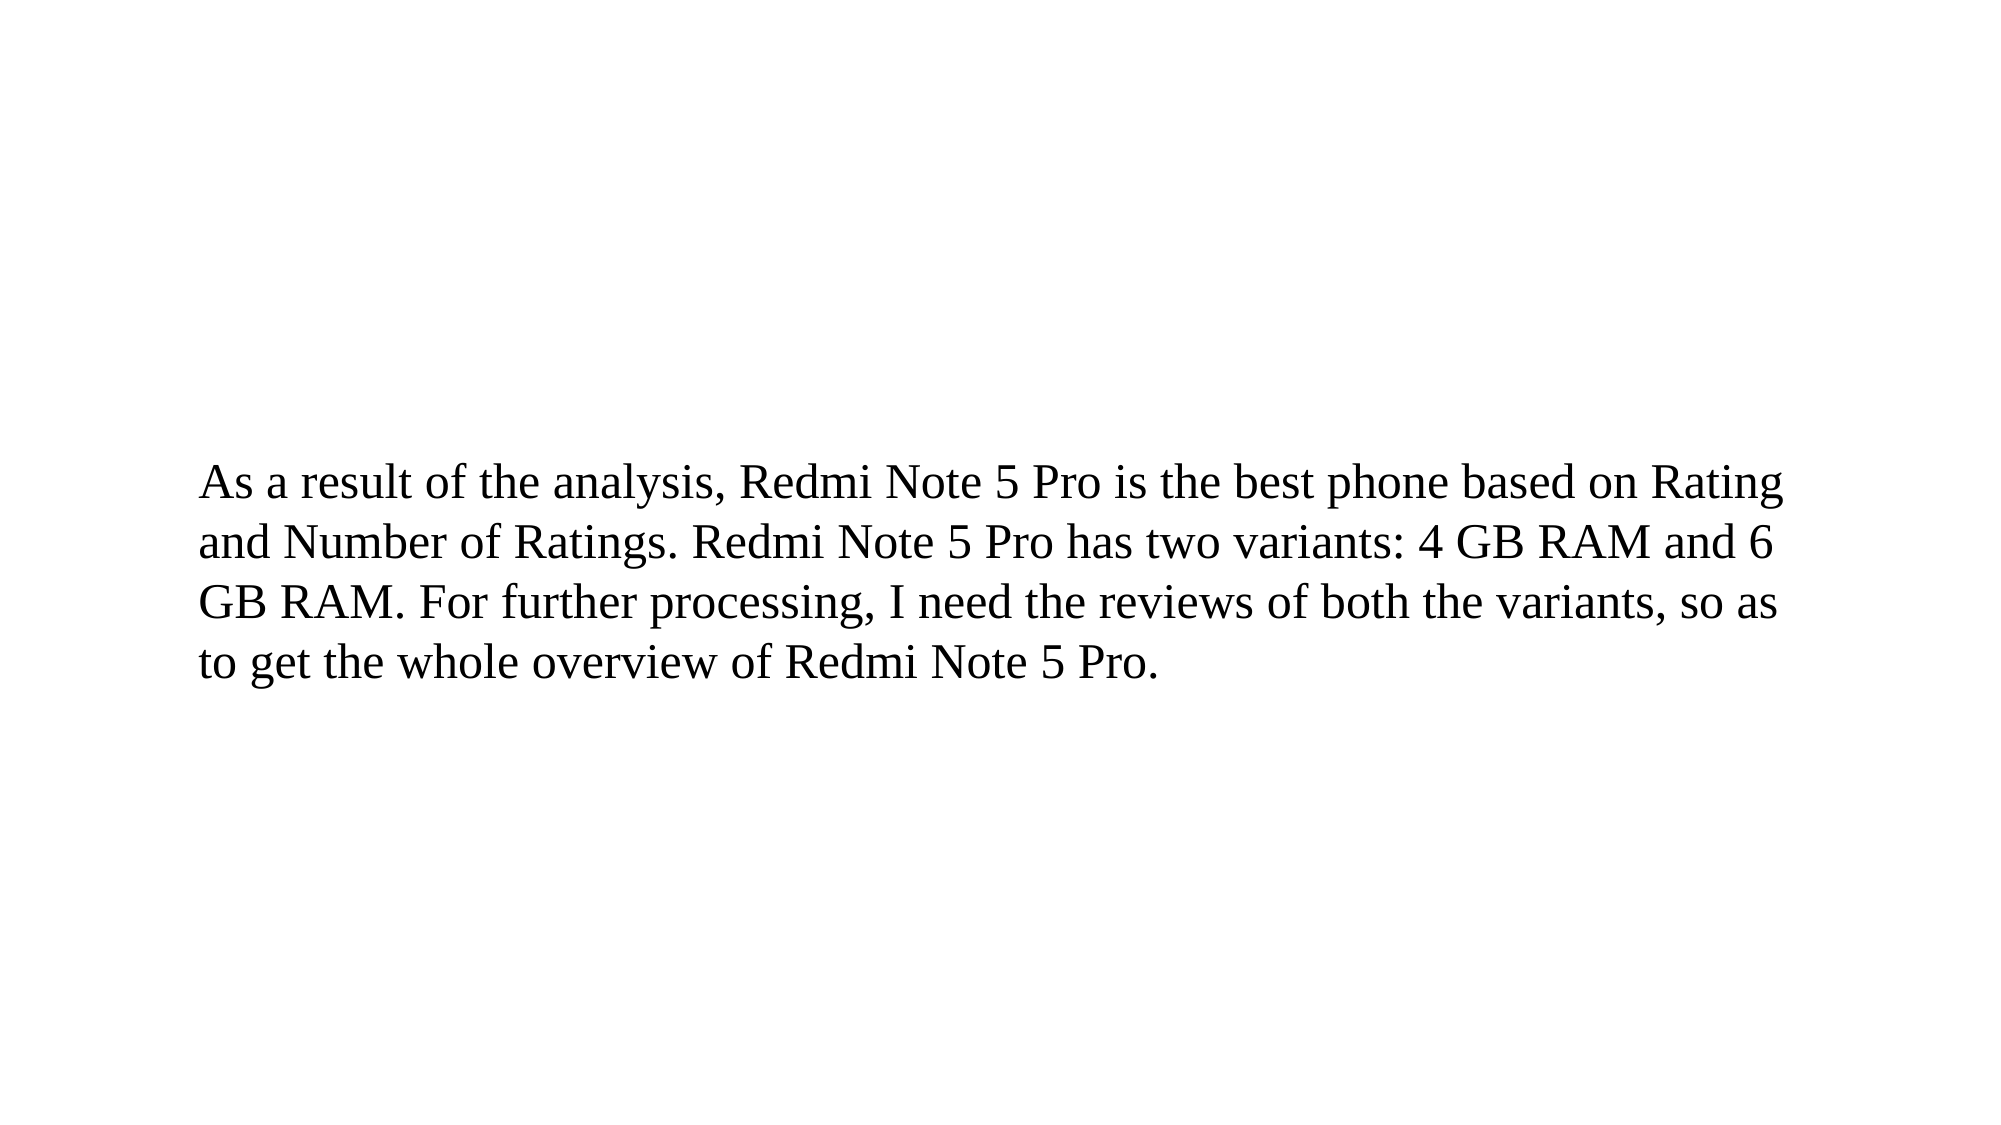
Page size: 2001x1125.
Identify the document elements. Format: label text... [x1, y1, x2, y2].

text_box As a result of the analysis, Redmi Note 5 Pro is the best phone based on Rating and Number of Ratings. Redmi Note 5 Pro has two variants: 4 GB RAM and 6 GB RAM. For further processing, I need the reviews of both the variants, so as to get the whole overview of Redmi Note 5 Pro. [183, 441, 1824, 697]
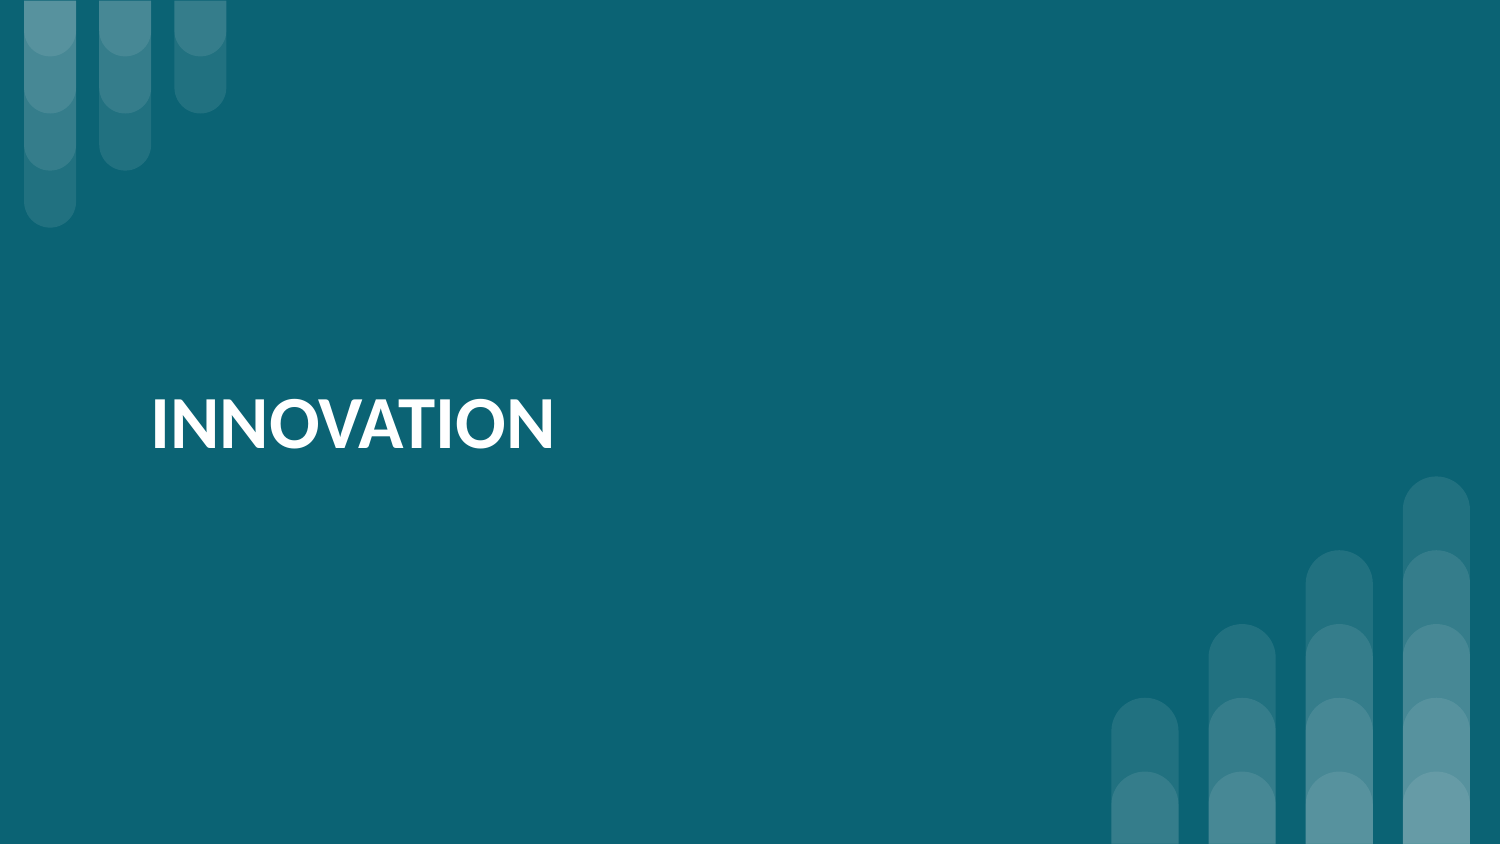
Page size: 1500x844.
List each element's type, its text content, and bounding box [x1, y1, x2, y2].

title INNOVATION [135, 264, 1097, 572]
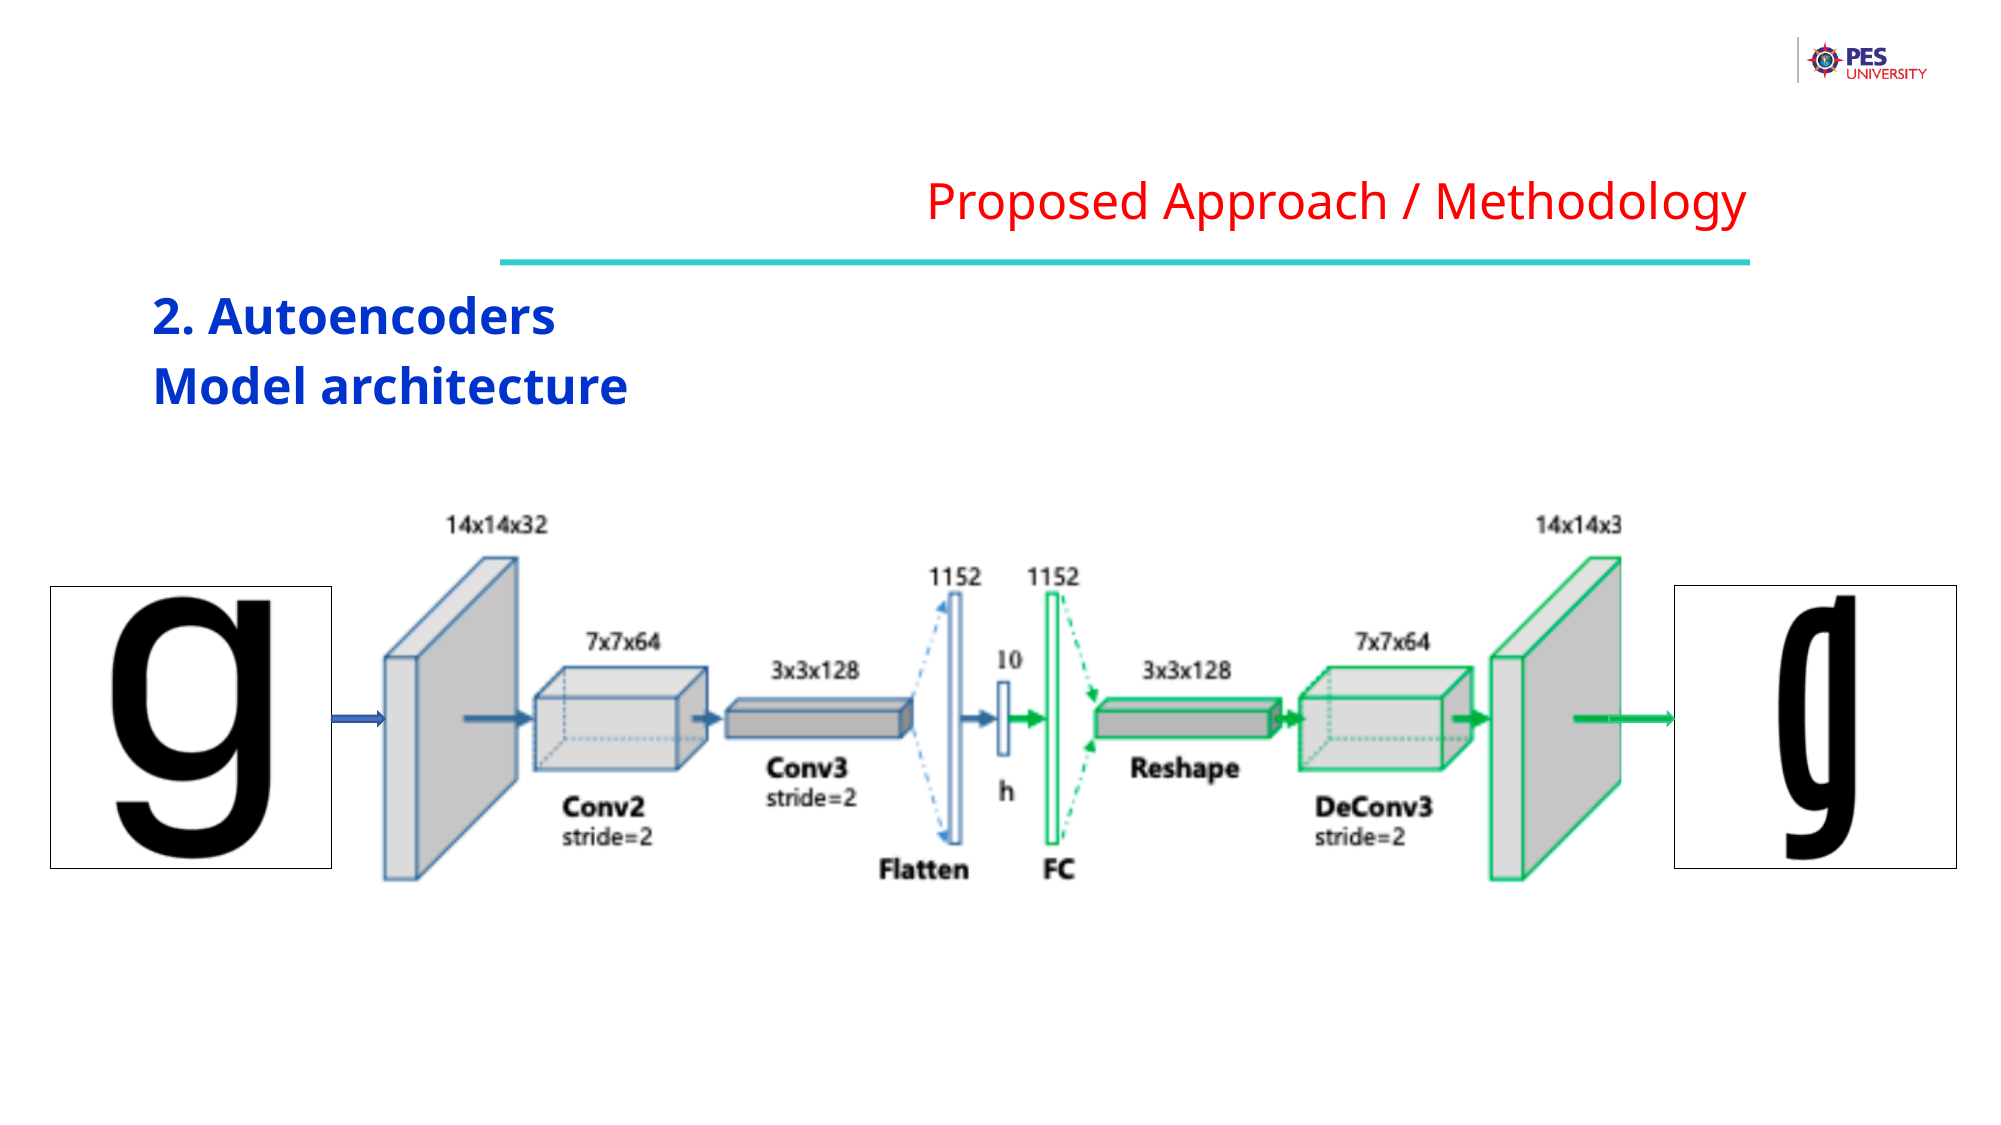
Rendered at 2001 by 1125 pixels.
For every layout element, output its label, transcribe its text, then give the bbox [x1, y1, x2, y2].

text_box 2. Autoencoders Model architecture [138, 277, 1463, 432]
text_box [500, 259, 1750, 266]
text_box [332, 709, 378, 728]
picture [49, 586, 332, 869]
text_box Proposed Approach / Methodology [474, 162, 1763, 238]
picture [1674, 585, 1957, 869]
text_box [1622, 709, 1674, 728]
picture [378, 475, 1622, 892]
picture [1806, 41, 1927, 79]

- **Exercise prompt**: Output every record above verbatim, excluding images.

- **Completed task**:
Page size: 2001x1125.
Identify the document elements. Format: label text... [x1, y1, x2, y2].

text_box As a result of the analysis, Redmi Note 5 Pro is the best phone based on Rating and Number of Ratings. Redmi Note 5 Pro has two variants: 4 GB RAM and 6 GB RAM. For further processing, I need the reviews of both the variants, so as to get the whole overview of Redmi Note 5 Pro. [183, 441, 1824, 697]
Page size: 1500x844.
List each element's type, its text content, and bounding box [x1, y1, x2, y2].

title INNOVATION [135, 264, 1097, 572]
Rendered at 2001 by 1125 pixels.
For every layout element, output its label, transcribe its text, then give the bbox [x1, y1, x2, y2].

text_box 2. Autoencoders Model architecture [138, 277, 1463, 432]
text_box [500, 259, 1750, 266]
text_box [332, 709, 378, 728]
picture [49, 586, 332, 869]
text_box Proposed Approach / Methodology [474, 162, 1763, 238]
picture [1674, 585, 1957, 869]
text_box [1622, 709, 1674, 728]
picture [378, 475, 1622, 892]
picture [1806, 41, 1927, 79]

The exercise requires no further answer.